Freestanding redox buckypaper electrodes from multi-wall carbon nanotubes for bioelectrocatalytic oxygen reduction via mediated electron transfer

Abstract

An efficient and easy way of designing free standing redox buckypaper electrodes via the elegant combination of multi-walled carbon nanotubes (MWCNTs) and a bis-pyrene derivative is reported. This bis-pyrene 2,2′-azino-bis(3-ethylbenzothiazoline-6-sulfonic acid (bis-Pyr-ABTS) acts as a cross-linker between the nanotubes and assures the formation of a mechanically reinforced buckypaper, obtained by a classical filtration technique of a MWCNT suspension in the presence of bis-Pyr-ABTS. In addition, the ABTS derivative assures a mediated electron transfer to laccase. The electroactive buckypapers were characterized in terms of morphology, conductivity, and electrochemical properties. Two setups were evaluated.

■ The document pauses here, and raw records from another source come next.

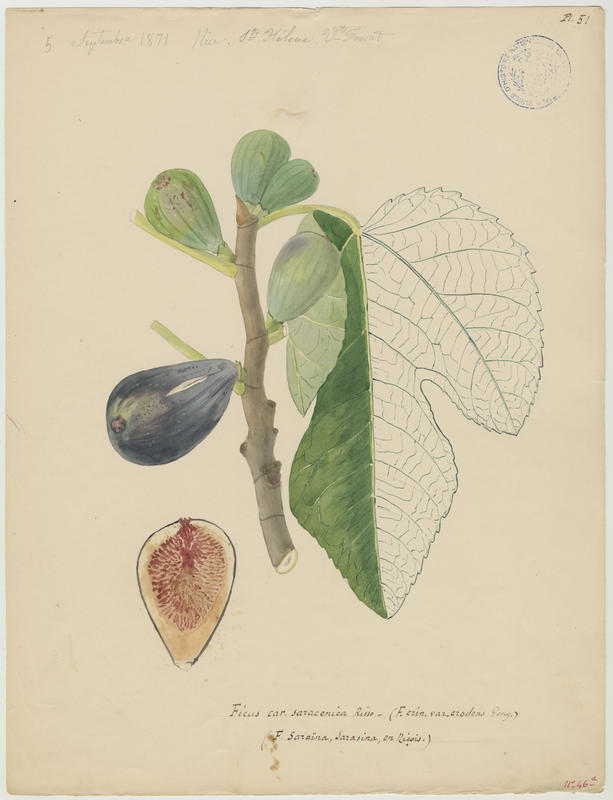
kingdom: Plantae
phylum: Tracheophyta
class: Magnoliopsida
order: Rosales
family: Moraceae
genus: Ficus
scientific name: Ficus carica
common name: Fig
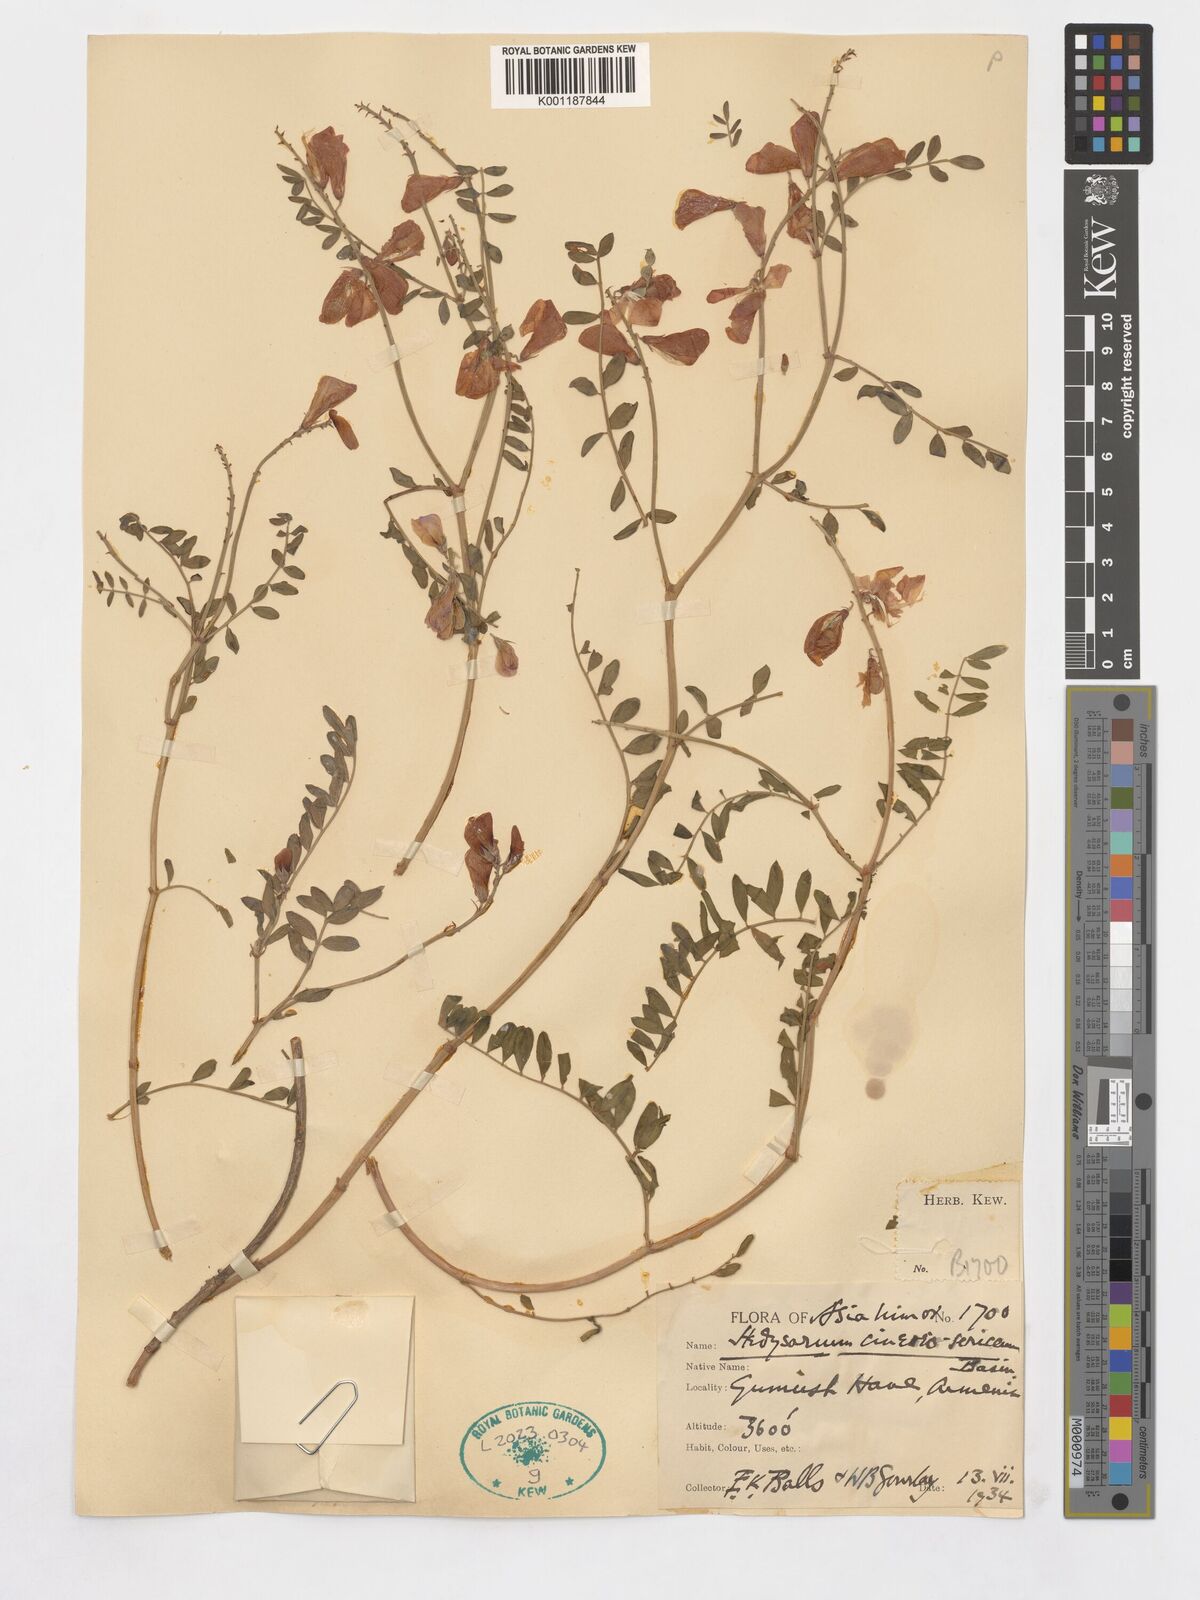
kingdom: Plantae
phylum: Tracheophyta
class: Magnoliopsida
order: Fabales
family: Fabaceae
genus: Hedysarum
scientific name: Hedysarum nitidum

The first consisted of the immobilization and wiring of laccase enzymes via an inclusion complex formation between the hydrophobic cavity of laccase and the pyrene groups of bis-Pyr-ABTS that are not π-stacked to the nanotubes. The second approach was to evaluate the mediated electron transfer using laccase in solution. For this setup, the developed mediator electrodes demonstrated high performances with maximum currents up to 2 mA ± 70 μA and an excellent operational stability for two weeks with daily one hour discharges using refreshed laccase solutions.